Today more Americans are being offered the hybrid work model, according to a McKinsey survey of more than 25,000 respondents. The survey revealed that 58 percent of respondents have the chance to work from home at least once a week. Meanwhile, 35 percent have the option to work remotely five days a week. Either way, hybrid remains the work mode of choice — 87 percent of respondents said they’d opt to work flexibly if given the chance.
“Certainly, in the office space consumption and new leases that are being signed, we see the hybrid workplace play a big factor in the reduction of footprint and the space needs (new) expectations going forward,” Nadji told Yahoo Finance.
Companies are leasing less office space
A number of high-profile companies such as PayPal, Airbnb and Lyft have decreased their physical CRE footprints in major cities, Yahoo Finance reports. Some have decided to move to permanent remote work set-ups.

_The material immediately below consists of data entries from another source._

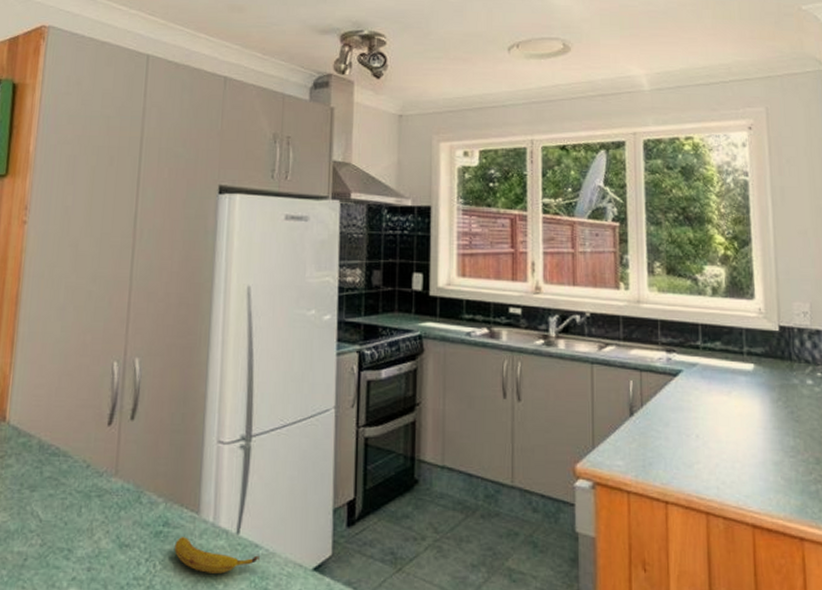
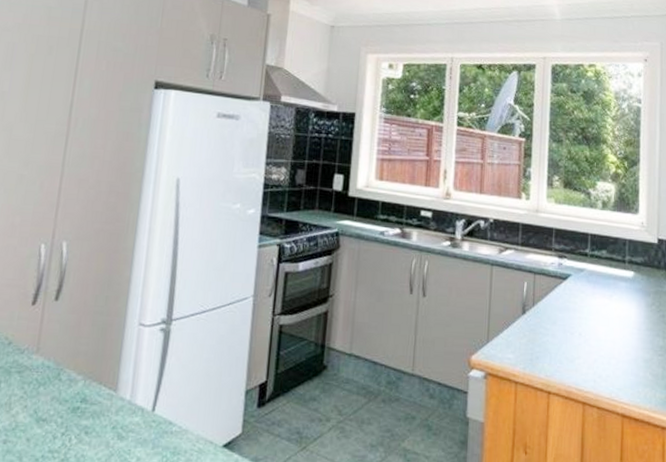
banana: present [175,537,260,574] -> none [91,413,173,448]

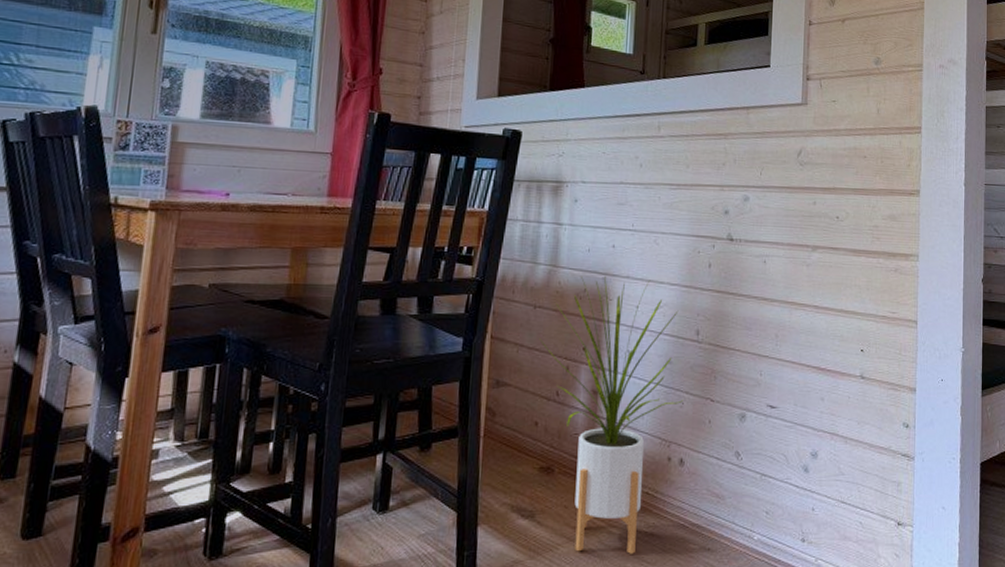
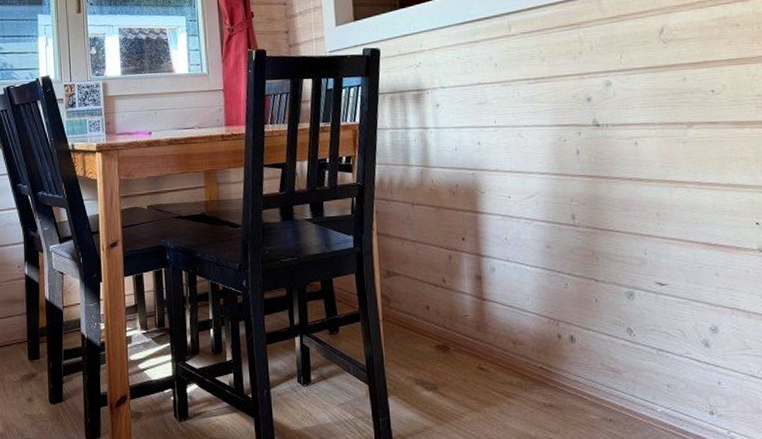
house plant: present [539,275,684,554] -> none [421,171,567,423]

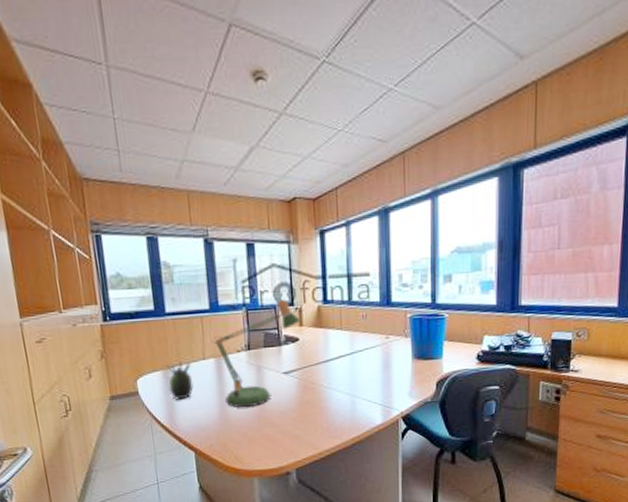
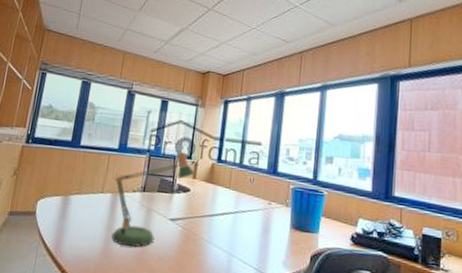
succulent plant: present [166,361,194,400] -> none [63,191,91,228]

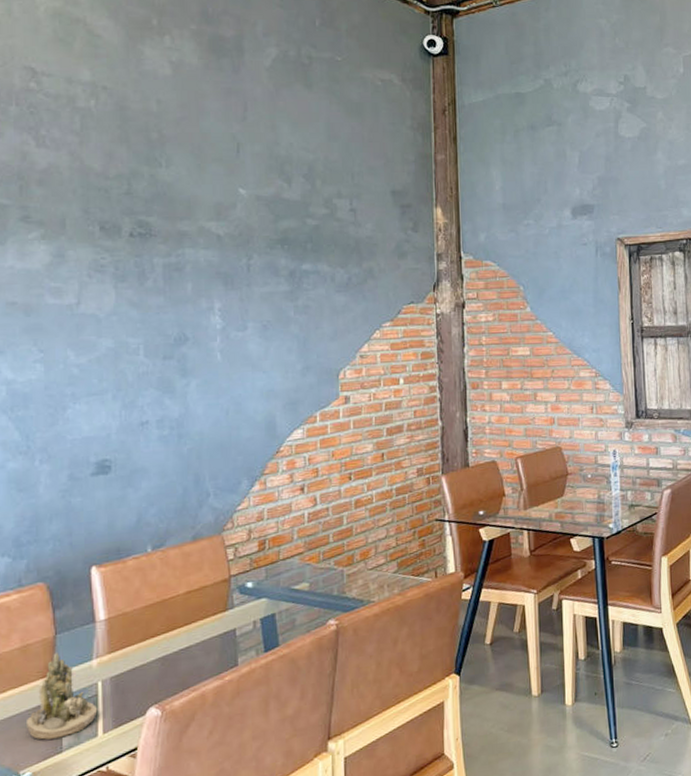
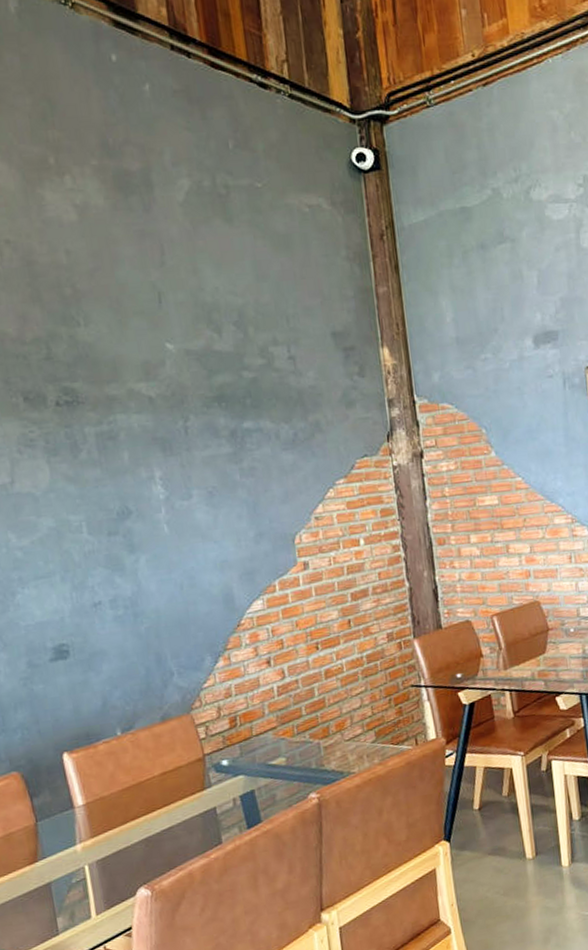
succulent planter: present [25,652,98,740] -> none [19,839,88,924]

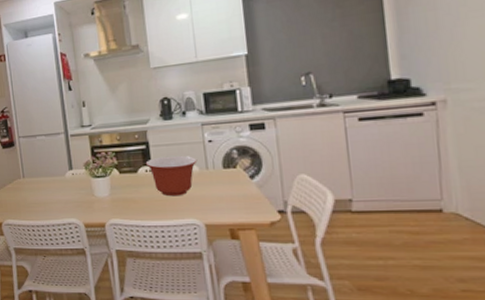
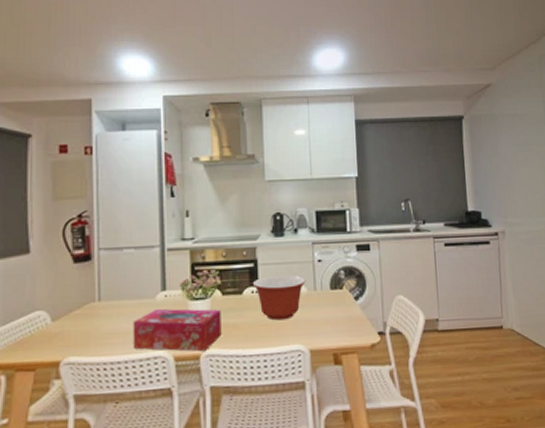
tissue box: none [49,184,122,221] -> present [133,308,222,352]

A 2021 Accenture study showed that 63 percent of high-growth companies adopted a “productivity anywhere” work model, giving employees the option to work in-person, 100 percent remote or a combination of the two. Businesses have stuck with remote and hybrid models because productivity hasn’t been impacted.
“The overall footprint currently looks to be shrinking,” Nadji said. “I think if you look two to four years out, when we have the next economic cycle, with job growth coming and a lack of overbuilding — there’s very little overbuilding going on in commercial real estate — I think they’re going to offset each other as two factors: one being the reduction of footprint because of hybrid workspace, and then the other being new demand coming into the market.”
However, Nadji also pointed out that some of the fastest-growing companies in the U.S. are acquiring property or land to build new offices, especially in the tech sector. He believes this shift is about being accommodating for more team collaboration and “less about the individual employee space.”
More clients within the CRE industry have also expressed interest in development, according to Nadji. They’re looking to acquire older office buildings that they can upgrade to, “the current kind of a configuration that the market seems to need as a really good investment instead of building brand-new projects.”